The Grauniad reports Kay's QC Daniel Hollis as saying that "Mr Kay was cracking up at the prospect of taking over as the Sun's industrial editor - a job he did not feel able to hold down". Kay himself claimed to be "taken over by voices. I seemed possessed. It was an utter nightmare".

Then the report comes to the details of what happened on the night in question. Having despatched his Japanese wife Harue in a swift and efficient manner "by strangling and drowning her", Kay then "tried repeatedly to kill himself". The paragraph listing Kay's attempts bears repeating in full:

"He slashed his wrists with razor blades but did not inflict serious injury; he flung himself head first out of a window, but a plastic dustbin broke his fall; he tried to gas himself but an automatic lighting device on the cooker prevented him; he tried to hang himself with flex but could not get into the right position; and then he drove to a bridge over the Stevenage bypass but found it was too low to fling himself over. In his final attempt he drove his car into the back of a parked car at 80 mph, but 'miraculously' survived with relatively minor injuries."

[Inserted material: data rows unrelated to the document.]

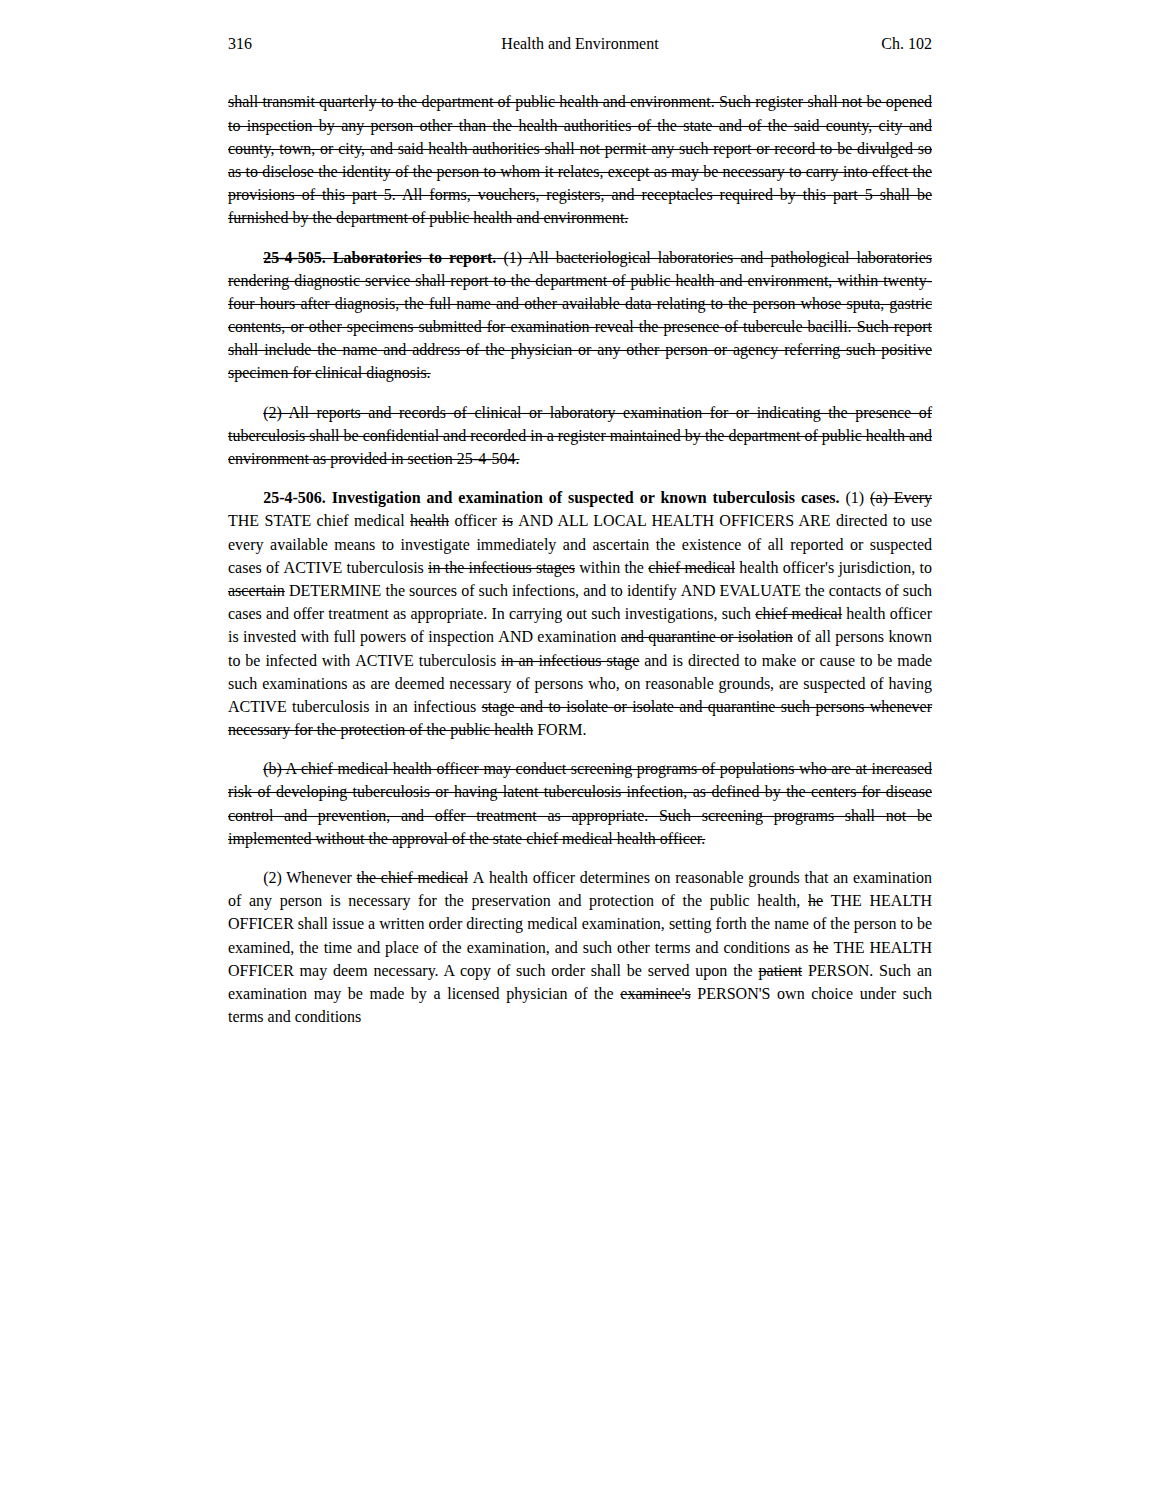316 Health and Environment Ch. 102
shall transmit quarterly to the department of public health and environment. Such register shall not be opened to inspection by any person other than the health authorities of the state and of the said county, city and county, town, or city, and said health authorities shall not permit any such report or record to be divulged so as to disclose the identity of the person to whom it relates, except as may be necessary to carry into effect the provisions of this part 5. All forms, vouchers, registers, and receptacles required by this part 5 shall be furnished by the department of public health and environment.
25-4-505. Laboratories to report. (1) All bacteriological laboratories and pathological laboratories rendering diagnostic service shall report to the department of public health and environment, within twenty-four hours after diagnosis, the full name and other available data relating to the person whose sputa, gastric contents, or other specimens submitted for examination reveal the presence of tubercule bacilli. Such report shall include the name and address of the physician or any other person or agency referring such positive specimen for clinical diagnosis.
(2) All reports and records of clinical or laboratory examination for or indicating the presence of tuberculosis shall be confidential and recorded in a register maintained by the department of public health and environment as provided in section 25-4-504.
25-4-506. Investigation and examination of suspected or known tuberculosis cases. (1) (a) Every THE STATE chief medical health officer is AND ALL LOCAL HEALTH OFFICERS ARE directed to use every available means to investigate immediately and ascertain the existence of all reported or suspected cases of ACTIVE tuberculosis in the infectious stages within the chief medical health officer's jurisdiction, to ascertain DETERMINE the sources of such infections, and to identify AND EVALUATE the contacts of such cases and offer treatment as appropriate. In carrying out such investigations, such chief medical health officer is invested with full powers of inspection AND examination and quarantine or isolation of all persons known to be infected with ACTIVE tuberculosis in an infectious stage and is directed to make or cause to be made such examinations as are deemed necessary of persons who, on reasonable grounds, are suspected of having ACTIVE tuberculosis in an infectious stage and to isolate or isolate and quarantine such persons whenever necessary for the protection of the public health FORM.
(b) A chief medical health officer may conduct screening programs of populations who are at increased risk of developing tuberculosis or having latent tuberculosis infection, as defined by the centers for disease control and prevention, and offer treatment as appropriate. Such screening programs shall not be implemented without the approval of the state chief medical health officer.
(2) Whenever the chief medical A health officer determines on reasonable grounds that an examination of any person is necessary for the preservation and protection of the public health, he THE HEALTH OFFICER shall issue a written order directing medical examination, setting forth the name of the person to be examined, the time and place of the examination, and such other terms and conditions as he THE HEALTH OFFICER may deem necessary. A copy of such order shall be served upon the patient PERSON. Such an examination may be made by a licensed physician of the examinee's PERSON'S own choice under such terms and conditions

Sober, sensitive reporting, as you'd expect from the 1977-vintage Guardian. Can you imagine how The Sun would have reported this case, had it not involved a valued member of the paper's own staff? Do I hear the word 'loony'? Meanwhile, I'm wondering if the creators of Viz read this report and remembered it when creating the hapless Suicidal Syd?

Monday, March 08, 2010

Special Kay

The Sun's coverage of the Jon Venables situation is the embodiment of all that's worst about modern journalism. In the right situation, bumping into the boundaries of acceptability and legality can be a valuable safeguard of free speech and freedom of information, as it can bring out into the open details that the public not only have a right to know, but, as citizens, should know. This isn't that situation. We're looking at simple bloodlust - an eye for an eye. Already, idiots on Facebook are claiming to know Venables' new identity and getting other idiots to pass it on. With any luck, they'll soon have experience of incarceration themselves, as it's impossible to see such an act as anything other than incitement to violence.

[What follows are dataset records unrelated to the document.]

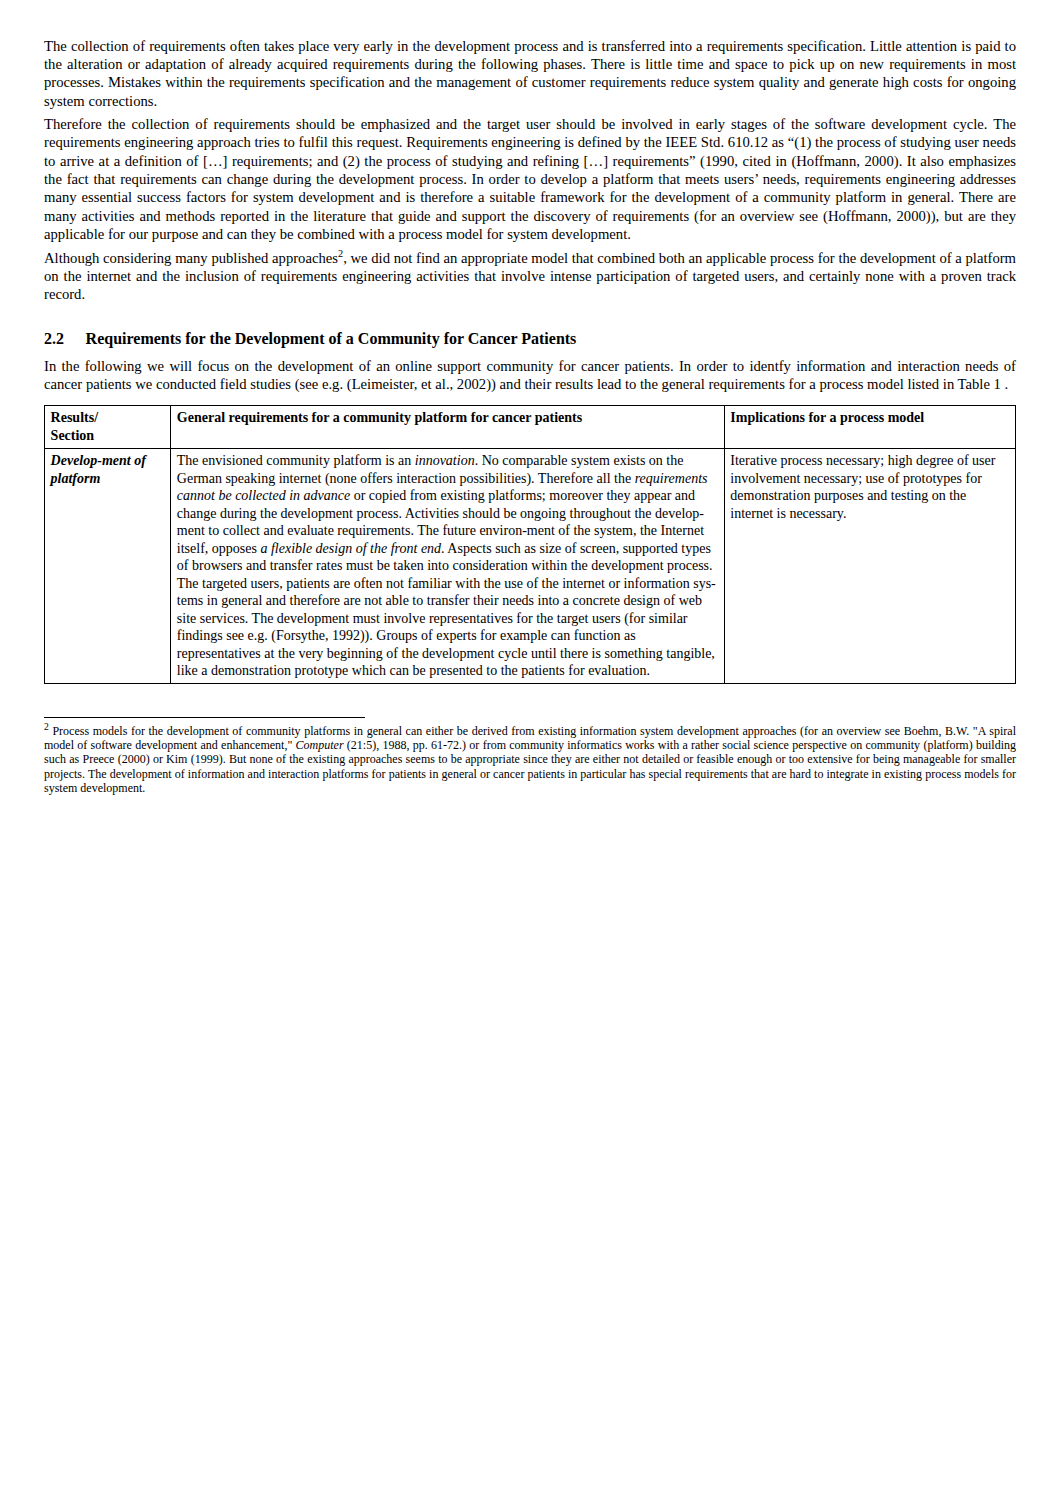The collection of requirements often takes place very early in the development process and is transferred into a requirements specification. Little attention is paid to the alteration or adaptation of already acquired requirements during the following phases. There is little time and space to pick up on new requirements in most processes. Mistakes within the requirements specification and the management of customer requirements reduce system quality and generate high costs for ongoing system corrections.
Therefore the collection of requirements should be emphasized and the target user should be involved in early stages of the software development cycle. The requirements engineering approach tries to fulfil this request. Requirements engineering is defined by the IEEE Std. 610.12 as “(1) the process of studying user needs to arrive at a definition of […] requirements; and (2) the process of studying and refining […] requirements” (1990, cited in (Hoffmann, 2000). It also emphasizes the fact that requirements can change during the development process. In order to develop a platform that meets users’ needs, requirements engineering addresses many essential success factors for system development and is therefore a suitable framework for the development of a community platform in general. There are many activities and methods reported in the literature that guide and support the discovery of requirements (for an overview see (Hoffmann, 2000)), but are they applicable for our purpose and can they be combined with a process model for system development.
Although considering many published approaches2, we did not find an appropriate model that combined both an applicable process for the development of a platform on the internet and the inclusion of requirements engineering activities that involve intense participation of targeted users, and certainly none with a proven track record.
2.2 Requirements for the Development of a Community for Cancer Patients
In the following we will focus on the development of an online support community for cancer patients. In order to identfy information and interaction needs of cancer patients we conducted field studies (see e.g. (Leimeister, et al., 2002)) and their results lead to the general requirements for a process model listed in Table 1 .
| Results/ Section | General requirements for a community platform for cancer patients | Implications for a process model |
| --- | --- | --- |
| Develop-ment of platform | The envisioned community platform is an innovation . No comparable system exists on the German speaking internet (none offers interaction possibilities). Therefore all the requirements cannot be collected in advance or copied from existing platforms; moreover they appear and change during the development process. Activities should be ongoing throughout the develop-ment to collect and evaluate requirements. The future environ-ment of the system, the Internet itself, opposes a flexible design of the front end . Aspects such as size of screen, supported types of browsers and transfer rates must be taken into consideration within the development process. The targeted users, patients are often not familiar with the use of the internet or information sys-tems in general and therefore are not able to transfer their needs into a concrete design of web site services. The development must involve representatives for the target users (for similar findings see e.g. (Forsythe, 1992)). Groups of experts for example can function as representatives at the very beginning of the development cycle until there is something tangible, like a demonstration prototype which can be presented to the patients for evaluation. | Iterative process necessary; high degree of user involvement necessary; use of prototypes for demonstration purposes and testing on the internet is necessary. |
2 Process models for the development of community platforms in general can either be derived from existing information system development approaches (for an overview see Boehm, B.W. "A spiral model of software development and enhancement," Computer (21:5), 1988, pp. 61-72.) or from community informatics works with a rather social science perspective on community (platform) building such as Preece (2000) or Kim (1999). But none of the existing approaches seems to be appropriate since they are either not detailed or feasible enough or too extensive for being manageable for smaller projects. The development of information and interaction platforms for patients in general or cancer patients in particular has special requirements that are hard to integrate in existing process models for system development.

Meanwhile, The Sun's coverage is being overseen by the paper's chief reporter John Kay. The same John Kay who, in 1977, drowned his Japanese wife Harue in the bath of their Barnet home before attempting to gas himself. Driven mad by the pressure of work as the paper's industrial correspondent, he could see no other way out for himself or his wife, who had been cut off by her family for marrying a westerner. He was convicted of manslaughter with diminished responsibility, and, on his release from Friern Barnet mental hospital, was welcomed back by his employer. The problem for me isn't that Kay killed his wife. I'm happy to accept that he was temporarily deranged. I've been temporarily deranged too, and it's a dark place to inhabit. The problem is that The Sun showed a greater degree of enlightenment and understanding when one of its own transgressed than it would ever have done in any other circumstances. Imagine the reporting of a similar case where the killer was AN Other.

There's also the question of whether Denise Fergus realises that the man to whom she is pouring out her feelings about the killers of her son is a convicted killer himself?